Mr. Ollivander touched the lightning scar on Harry's forehead with a long, white finger.

"I'm sorry to say I sold the wand that did it," he said softly.

"Thirteen-and-a-half inches. Yew. Powerful wand, very powerful, and in the wrong hands... well, if I'd known what that wand was going out into the world to do..."

He shook his head and then, to Harry's relief, spotted Hagrid.

"Rubeus! Rubeus Hagrid! How nice to see you again... Oak, sixteen inches, rather bendy, wasn't it?"

"It was, sir, yes," said Hagrid.

"Good wand, that one. But I suppose they snapped it in half when you got expelled?" said Mr. Ollivander, suddenly stern.

"Er - yes, they did, yes," said Hagrid, shuffling his feet. "I've still got the pieces, though," he added brightly.

"But you don't use them?" said Mr. Ollivander sharply.

"Oh, no, sir," said Hagrid quickly. Harry noticed he gripped his pink umbrella very tightly as he spoke.

"And who are you?" the wandmaker asked Dudley.

"Dudley Dursley." Dudley responded haughtily.

"Hmmm," said Mr. Ollivander, giving Hagrid a piercing look. "Well, now - Mr. Dusley. Let me see." He pulled a long tape measure with silver markings out of his pocket. "Which is your wand arm?"

"Er - well, I'm right-handed," said Dudley.

"Hold out your arm. That's it." He measured Dudley from shoulder to finger, then wrist to elbow, shoulder to floor, knee to armpit and round his head. As he measured, he said, "Every Ollivander wand has a core of a powerful magical substance, Mr. Dursley. We use unicorn hairs, phoenix tail feathers, and the heartstrings of dragons. No two Ollivander wands are the same, just as no two unicorns, dragons, or phoenixes are quite the same. And of course, you will never get such good results with another wizard's wand."

Harry suddenly realized that the tape measure, which was measuring between his nostrils, was doing this on its own. Mr. Ollivander was flitting around the shelves, taking down boxes.

"That will do," he said, and the tape measure crumpled into a heap on the floor. "Right then, Mr. Dursley. Try this one. Beechwood and dragon heartstring. Nine inches. Nice and flexible. just take it and give it a wave."

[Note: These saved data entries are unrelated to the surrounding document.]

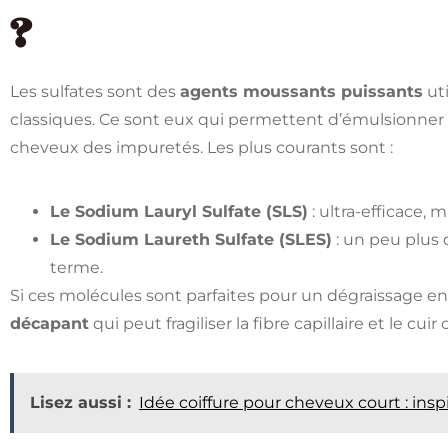
?
Les sulfates sont des
agents moussants puissants
uti
classiques. Ce sont eux qui permettent d’émulsionner 
cheveux des impuretés. Les plus courants sont :
Le Sodium Lauryl Sulfate (SLS)
: ultra-efficace, m
Le Sodium Laureth Sulfate (SLES)
: un peu plus d
terme.
Si ces molécules sont parfaites pour un dégraissage en
décapant
qui peut fragiliser la fibre capillaire et le cuir
Lisez aussi :
Idée coiffure pour cheveux court : inspi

Dudley took the wand and (feeling foolish) waved it around a bit, but Mr. Ollivander snatched it out of his hand almost at once.

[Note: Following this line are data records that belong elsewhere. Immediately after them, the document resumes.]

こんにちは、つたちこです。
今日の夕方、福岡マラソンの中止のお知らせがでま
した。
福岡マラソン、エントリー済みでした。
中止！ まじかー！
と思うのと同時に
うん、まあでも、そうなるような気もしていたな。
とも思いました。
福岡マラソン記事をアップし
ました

"Maple and phoenix feather. Seven inches. Quite whippy. Try -"

Dudley tried - but he had hardly raised the wand when it, too, was snatched back by Mr. Ollivander.

"No, no -here, ebony and unicorn hair, eight and a half inches, springy. Go on, go on, try it out."

Dudley tried. And tried. He had no idea what Mr. Ollivander was waiting for. The pile of tried wands was mounting higher and higher on the spindly chair, but the more wands Mr. Ollivander pulled from the shelves, the happier he seemed to become.

"Tricky customer, eh? Not to worry, we'll find the perfect match here somewhere - I wonder, now - - yes, why not - unusual combination - holly and phoenix feather, eleven inches, nice and supple."

Dudley took the wand. A sudden warmth came from his direction in the room. He raised the wand above his head, brought it swishing down through the dusty air and a stream of red and gold sparks shot from the end like a firework.